Friday 8 December 2017

Agnishikha Bhagini Nivedita - 1

यतो धर्म: ततो जय:

Shivo Bhutva Shivam Yajet

When Swami Vivekananda went to the west, he was there without friends, without money and without recognition. Only the knowledge and experience of Hindu Dharma was with him. After his exposition of Hindu Dharma in the Parliament of Religions held in September 1983 at Chicago, he was revered in the West for his knowledge and help came from all quarters, the disciples gathered from all directions. Thus when he returned to India, he was a world-famous Swami Vivekananda; the western disciples were with him. This visual had a great psychological impact on people of India. They could feel and their confidence grew in the greatness and relevance of Hindu Dharma. Epitome of this efficacy and relevance of Hindu Dharma and of the work of Swami Vivekananda in the West was Sister Nivedita.

Margaret Noble as Nivedita was called before was from the very race, which had robbed India of her wealth as well as of her confidence. But Nivedita came to India to live like us, to serve us and also to practice all that was higher and noble in our spiritual tradition. She could see beauty and wisdom in all walks of Indian life.

How could a proud and an accomplished British woman see the beauty of Indian life? She had to undergo a painful process of transformation. Margaret Noble came to India to serve Indians after she was totally convinced about the Vedantic Truth of Oneness. After the Consecration ceremony, she was given the name 'Nivedita' – 'the dedicated'.  But just a new name was not going to erase all the assumptions and biases that she had cherished till then as Margaret Noble. Swami Vivekananda in his classes attacked mercilessly her deep rooted perceptions and misconceptions.

> Given material
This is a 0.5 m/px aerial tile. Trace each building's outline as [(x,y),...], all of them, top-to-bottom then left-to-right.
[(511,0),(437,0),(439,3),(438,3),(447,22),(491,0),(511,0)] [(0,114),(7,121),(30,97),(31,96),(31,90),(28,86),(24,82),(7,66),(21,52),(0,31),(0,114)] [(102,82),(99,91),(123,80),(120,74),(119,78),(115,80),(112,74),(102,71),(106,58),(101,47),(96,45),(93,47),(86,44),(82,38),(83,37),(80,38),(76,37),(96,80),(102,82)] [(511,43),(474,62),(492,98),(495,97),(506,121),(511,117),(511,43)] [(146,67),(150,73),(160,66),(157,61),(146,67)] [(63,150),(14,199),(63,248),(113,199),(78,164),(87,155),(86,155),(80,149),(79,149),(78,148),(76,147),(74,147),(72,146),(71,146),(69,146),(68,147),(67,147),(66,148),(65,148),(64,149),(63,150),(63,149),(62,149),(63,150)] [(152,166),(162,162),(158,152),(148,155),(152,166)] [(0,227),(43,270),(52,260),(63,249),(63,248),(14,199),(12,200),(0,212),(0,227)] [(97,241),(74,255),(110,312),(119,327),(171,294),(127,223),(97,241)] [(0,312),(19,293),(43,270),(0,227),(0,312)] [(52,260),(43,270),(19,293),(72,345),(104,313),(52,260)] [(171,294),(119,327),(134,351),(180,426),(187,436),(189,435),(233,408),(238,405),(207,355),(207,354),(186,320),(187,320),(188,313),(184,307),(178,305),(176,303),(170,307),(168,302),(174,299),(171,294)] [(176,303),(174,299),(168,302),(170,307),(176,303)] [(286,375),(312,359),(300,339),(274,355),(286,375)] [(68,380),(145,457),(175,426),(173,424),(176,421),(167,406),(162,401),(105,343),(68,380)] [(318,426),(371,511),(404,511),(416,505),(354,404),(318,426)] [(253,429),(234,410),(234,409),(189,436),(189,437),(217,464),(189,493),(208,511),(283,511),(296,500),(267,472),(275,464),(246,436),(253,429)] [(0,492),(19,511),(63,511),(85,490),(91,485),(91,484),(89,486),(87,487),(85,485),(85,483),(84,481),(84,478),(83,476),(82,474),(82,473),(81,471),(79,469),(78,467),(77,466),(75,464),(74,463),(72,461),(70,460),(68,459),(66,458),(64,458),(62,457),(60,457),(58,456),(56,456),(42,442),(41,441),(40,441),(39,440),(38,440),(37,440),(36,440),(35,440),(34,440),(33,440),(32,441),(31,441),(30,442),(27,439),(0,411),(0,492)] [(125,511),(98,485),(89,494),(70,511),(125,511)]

> Problem set
a) In the passage on Sister Nivedita, what does the name 'Nivedita' mean?
b) Summarize the passage on Sister Nivedita in two sentences.

> Solutions to each task
a) 'The dedicated'

b) After his exposition of Hindu Dharma at the Parliament of Religions in Chicago brought Swami Vivekananda reverence and disciples in the West, his return to India with western disciples raised Indians' confidence in Hindu Dharma, and Sister Nivedita was the epitome of that work. Born Margaret Noble, a British woman, she came to India convinced of the Vedantic Truth of Oneness to live like and serve Indians, took the name 'Nivedita' at her Consecration ceremony, and went through a painful transformation as Vivekananda attacked her deep-rooted perceptions in his classes.